- What to work on:
Without the pictures, set down every line of the data exactly.

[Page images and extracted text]

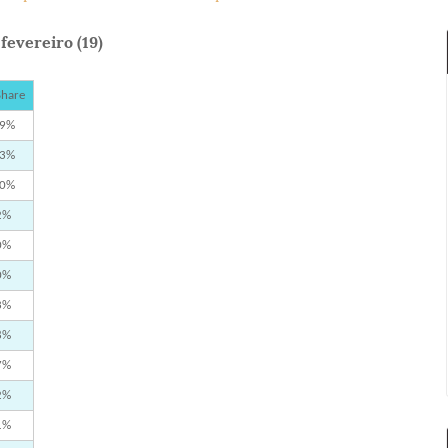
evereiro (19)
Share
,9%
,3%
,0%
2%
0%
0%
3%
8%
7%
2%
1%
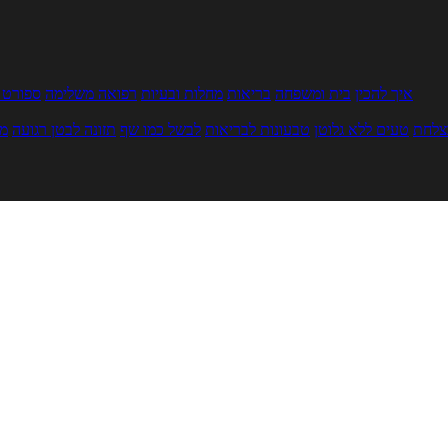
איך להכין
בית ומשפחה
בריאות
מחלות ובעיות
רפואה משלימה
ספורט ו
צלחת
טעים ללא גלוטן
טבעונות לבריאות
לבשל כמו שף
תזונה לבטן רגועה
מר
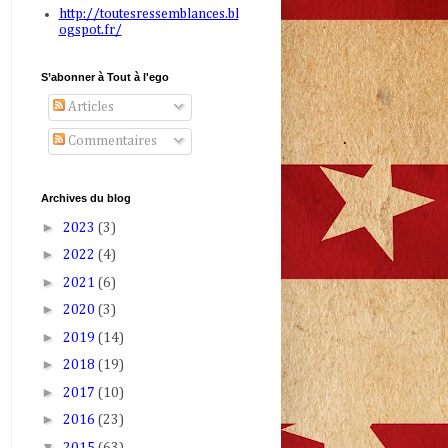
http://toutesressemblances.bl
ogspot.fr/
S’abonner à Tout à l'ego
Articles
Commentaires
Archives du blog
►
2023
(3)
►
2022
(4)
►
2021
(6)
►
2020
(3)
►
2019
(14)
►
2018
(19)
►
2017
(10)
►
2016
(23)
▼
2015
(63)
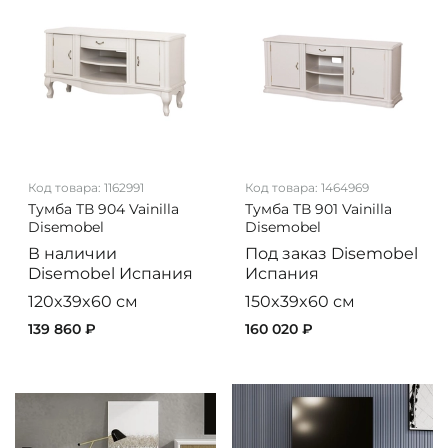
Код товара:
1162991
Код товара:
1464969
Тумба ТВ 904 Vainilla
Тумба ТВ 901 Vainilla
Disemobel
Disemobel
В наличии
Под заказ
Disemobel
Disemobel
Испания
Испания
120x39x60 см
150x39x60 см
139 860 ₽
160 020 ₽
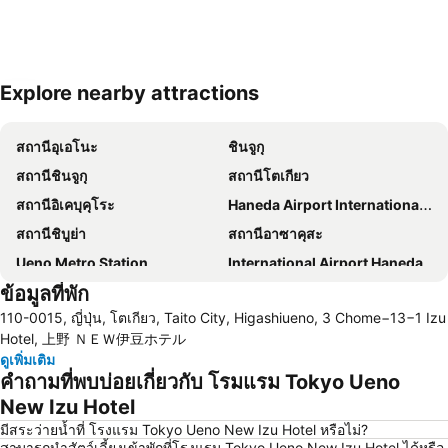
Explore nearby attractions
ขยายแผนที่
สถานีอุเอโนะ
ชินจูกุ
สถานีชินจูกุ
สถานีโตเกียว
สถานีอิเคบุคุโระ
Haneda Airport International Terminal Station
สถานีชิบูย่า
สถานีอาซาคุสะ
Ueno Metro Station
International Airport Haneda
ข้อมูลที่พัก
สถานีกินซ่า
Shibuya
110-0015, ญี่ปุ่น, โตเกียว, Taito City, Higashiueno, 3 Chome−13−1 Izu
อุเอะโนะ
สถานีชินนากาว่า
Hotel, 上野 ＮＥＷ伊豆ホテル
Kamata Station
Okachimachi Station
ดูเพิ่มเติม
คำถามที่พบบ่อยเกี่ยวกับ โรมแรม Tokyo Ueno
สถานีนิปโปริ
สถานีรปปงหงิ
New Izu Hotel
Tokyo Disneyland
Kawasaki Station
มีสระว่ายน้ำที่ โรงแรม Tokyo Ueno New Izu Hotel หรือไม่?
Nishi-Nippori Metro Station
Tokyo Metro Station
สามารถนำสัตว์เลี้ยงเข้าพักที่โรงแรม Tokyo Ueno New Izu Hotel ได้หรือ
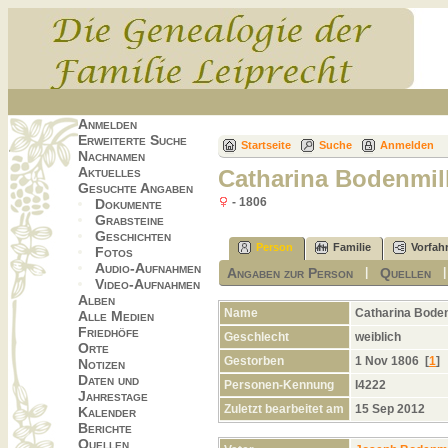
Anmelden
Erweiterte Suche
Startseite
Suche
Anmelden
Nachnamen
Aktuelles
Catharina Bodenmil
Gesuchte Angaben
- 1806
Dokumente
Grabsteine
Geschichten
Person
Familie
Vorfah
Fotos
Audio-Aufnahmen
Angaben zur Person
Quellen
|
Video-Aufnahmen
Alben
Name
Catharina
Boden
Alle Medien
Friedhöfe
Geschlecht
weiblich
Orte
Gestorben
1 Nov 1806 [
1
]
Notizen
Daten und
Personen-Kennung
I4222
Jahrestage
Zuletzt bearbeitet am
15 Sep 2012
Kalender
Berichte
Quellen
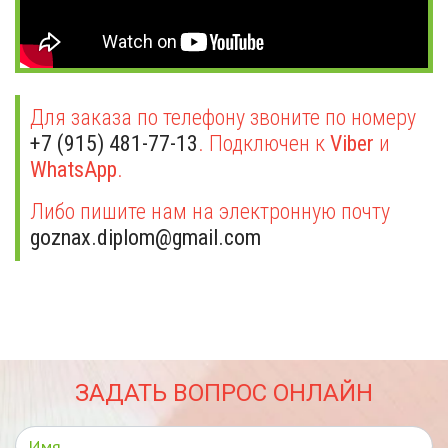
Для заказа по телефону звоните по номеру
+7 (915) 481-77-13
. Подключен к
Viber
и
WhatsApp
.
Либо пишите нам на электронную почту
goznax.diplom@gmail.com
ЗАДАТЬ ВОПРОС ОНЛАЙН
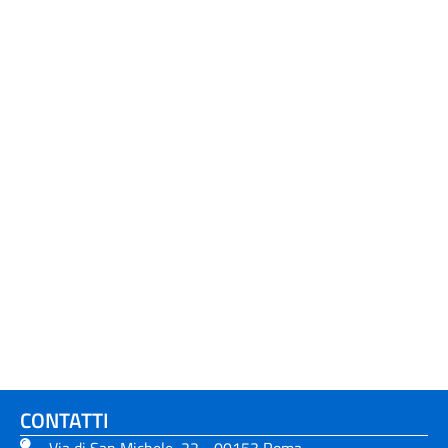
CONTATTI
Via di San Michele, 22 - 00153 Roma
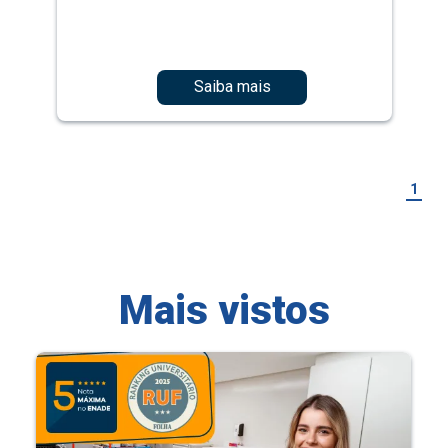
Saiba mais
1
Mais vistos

- Response:
evereiro (19)
Share
,9%
,3%
,0%
2%
0%
0%
3%
8%
7%
2%
1%
איך להכין
בית ומשפחה
בריאות
מחלות ובעיות
רפואה משלימה
ספורט ו
צלחת
טעים ללא גלוטן
טבעונות לבריאות
לבשל כמו שף
תזונה לבטן רגועה
מר
http://toutesressemblances.bl
ogspot.fr/
S’abonner à Tout à l'ego
Articles
Commentaires
Archives du blog
►
2023
(3)
►
2022
(4)
►
2021
(6)
►
2020
(3)
►
2019
(14)
►
2018
(19)
►
2017
(10)
►
2016
(23)
▼
2015
(63)
Код товара:
1162991
Код товара:
1464969
Тумба ТВ 904 Vainilla
Тумба ТВ 901 Vainilla
Disemobel
Disemobel
В наличии
Под заказ
Disemobel
Disemobel
Испания
Испания
120x39x60 см
150x39x60 см
139 860 ₽
160 020 ₽
Explore nearby attractions
ขยายแผนที่
สถานีอุเอโนะ
ชินจูกุ
สถานีชินจูกุ
สถานีโตเกียว
สถานีอิเคบุคุโระ
Haneda Airport International Terminal Station
สถานีชิบูย่า
สถานีอาซาคุสะ
Ueno Metro Station
International Airport Haneda
ข้อมูลที่พัก
สถานีกินซ่า
Shibuya
110-0015, ญี่ปุ่น, โตเกียว, Taito City, Higashiueno, 3 Chome−13−1 Izu
อุเอะโนะ
สถานีชินนากาว่า
Hotel, 上野 ＮＥＷ伊豆ホテル
Kamata Station
Okachimachi Station
ดูเพิ่มเติม
คำถามที่พบบ่อยเกี่ยวกับ โรมแรม Tokyo Ueno
สถานีนิปโปริ
สถานีรปปงหงิ
New Izu Hotel
Tokyo Disneyland
Kawasaki Station
มีสระว่ายน้ำที่ โรงแรม Tokyo Ueno New Izu Hotel หรือไม่?
Nishi-Nippori Metro Station
Tokyo Metro Station
สามารถนำสัตว์เลี้ยงเข้าพักที่โรงแรม Tokyo Ueno New Izu Hotel ได้หรือ
Anmelden
Erweiterte Suche
Startseite
Suche
Anmelden
Nachnamen
Aktuelles
Catharina Bodenmil
Gesuchte Angaben
- 1806
Dokumente
Grabsteine
Geschichten
Person
Familie
Vorfah
Fotos
Audio-Aufnahmen
Angaben zur Person
Quellen
|
Video-Aufnahmen
Alben
Name
Catharina
Boden
Alle Medien
Friedhöfe
Geschlecht
weiblich
Orte
Gestorben
1 Nov 1806 [
1
]
Notizen
Daten und
Personen-Kennung
I4222
Jahrestage
Zuletzt bearbeitet am
15 Sep 2012
Kalender
Berichte
Quellen
Для заказа по телефону звоните по номеру
+7 (915) 481-77-13
. Подключен к
Viber
и
WhatsApp
.
Либо пишите нам на электронную почту
goznax.diplom@gmail.com
ЗАДАТЬ ВОПРОС ОНЛАЙН
CONTATTI
Via di San Michele, 22 - 00153 Roma
Saiba mais
1
Mais vistos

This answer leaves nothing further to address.